Sears Holdings — the former parent of Sears and Kmart, which has unloaded the company’s remaining stores to billionaire Eddie Lampert — is looking for a judge to approve a reorganization plan this week that would settle debts and distribute the 125-year-old company’s assets.
A group of vendors, however, are demanding that US Bankruptcy Judge Robert Drain convert the case to a Chapter 7 liquidation and appoint an independent trustee to mediate their gripes.
These vendors, who have not been paid in more than a year for the goods they shipped to Sears, are demanding that Sears’ lawyers not “bill one more hour to this estate,” according to a court filing on Monday.
The filing is among dozens representing up to 70 vendors who have asked the court not to allow Sears to exit bankruptcy at a hearing scheduled for Oct. 3.
The vendors accuse Sears’ professional advisers — including law firms Weil, Gotshal & Manges, Paul Weiss, and Akin Gump Strauss and the investment banks Lazard Freres and Houlihan Lokey Capital — of only being interested in paying themselves.

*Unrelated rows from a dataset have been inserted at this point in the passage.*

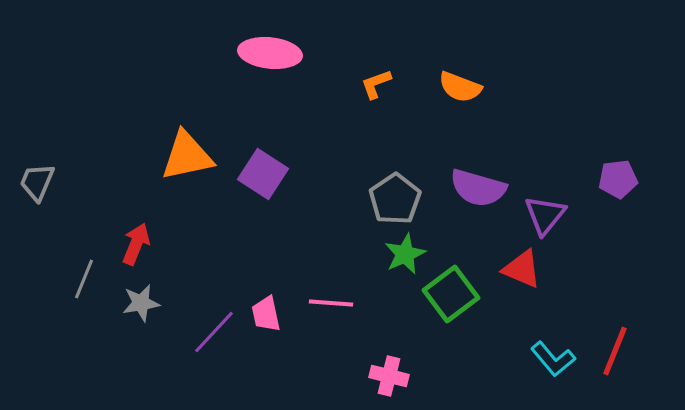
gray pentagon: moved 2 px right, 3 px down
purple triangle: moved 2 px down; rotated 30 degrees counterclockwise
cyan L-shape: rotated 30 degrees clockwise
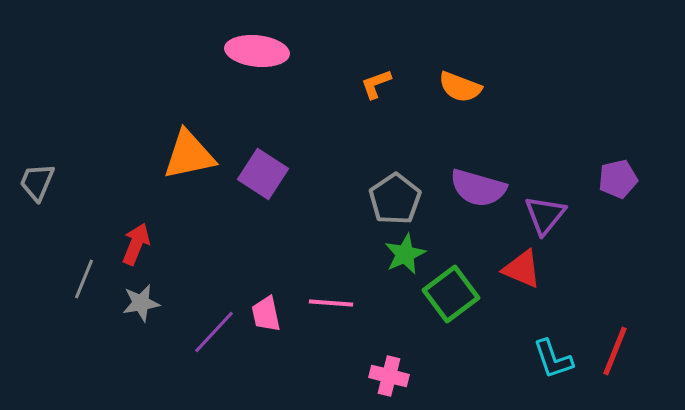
pink ellipse: moved 13 px left, 2 px up
orange triangle: moved 2 px right, 1 px up
purple pentagon: rotated 6 degrees counterclockwise
cyan L-shape: rotated 21 degrees clockwise
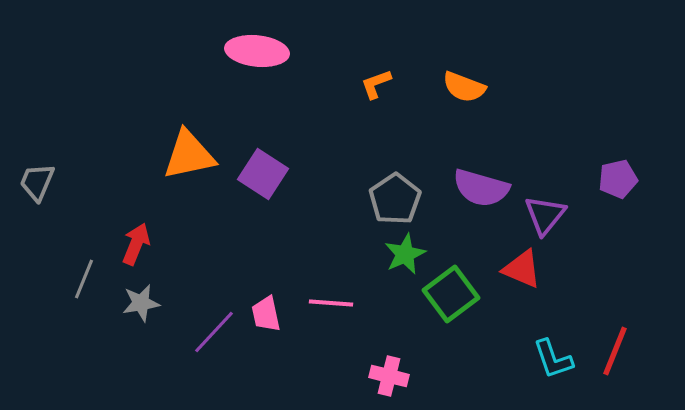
orange semicircle: moved 4 px right
purple semicircle: moved 3 px right
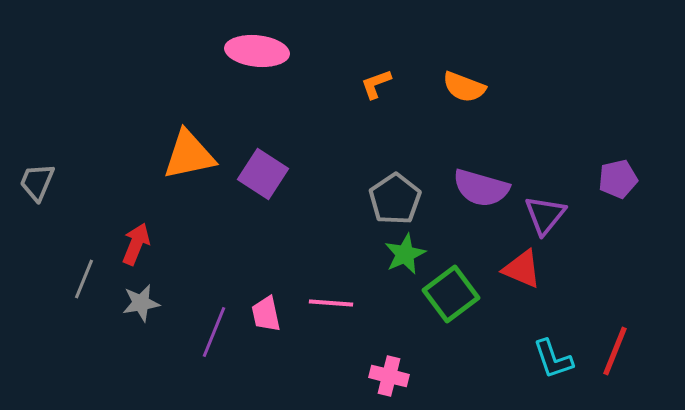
purple line: rotated 21 degrees counterclockwise
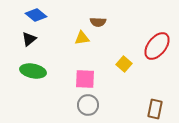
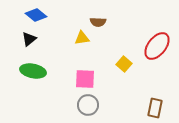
brown rectangle: moved 1 px up
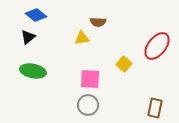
black triangle: moved 1 px left, 2 px up
pink square: moved 5 px right
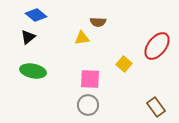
brown rectangle: moved 1 px right, 1 px up; rotated 48 degrees counterclockwise
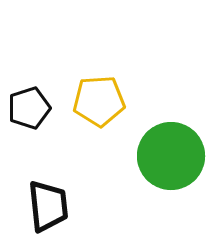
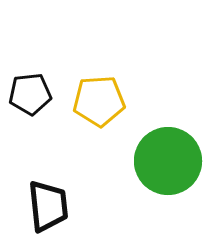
black pentagon: moved 1 px right, 14 px up; rotated 12 degrees clockwise
green circle: moved 3 px left, 5 px down
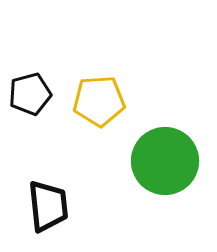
black pentagon: rotated 9 degrees counterclockwise
green circle: moved 3 px left
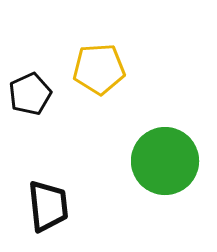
black pentagon: rotated 9 degrees counterclockwise
yellow pentagon: moved 32 px up
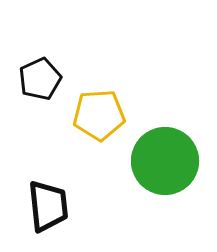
yellow pentagon: moved 46 px down
black pentagon: moved 10 px right, 15 px up
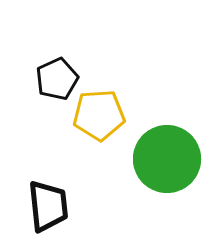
black pentagon: moved 17 px right
green circle: moved 2 px right, 2 px up
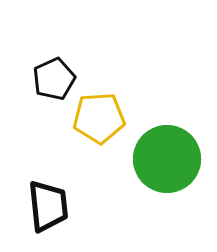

“The time has come for the professionals for the debtors and creditors’ committee to stop wasting the precious, little cash on hand which rightfully belongs to administrative creditors,” according to the filing.
These firms “burn through about $2 million a week,” said Joseph Sarachek, who represents 13 vendors in the case.
At issue, according to the filing on behalf of overseas apparel and accessories manufacturers who are on the brink of insolvency themselves, is Sears request to exit bankruptcy without paying the vendors who should “be assured that sometime in the future their claims will be satisfied in full.”
The vendors claim that lawyers, bankers and other consultants have squirreled away some $30 million out of the estate to pay their bills. As of Sept. 21, the estate had just $50.1 million in cash, according to court documents.
“The professionals favored themselves over other creditors and now these same professionals want to be paid in full while leaving other administrative creditors holding the bag,” according to the filing.
Weil Gotshal did not immediately respond to a request for comment.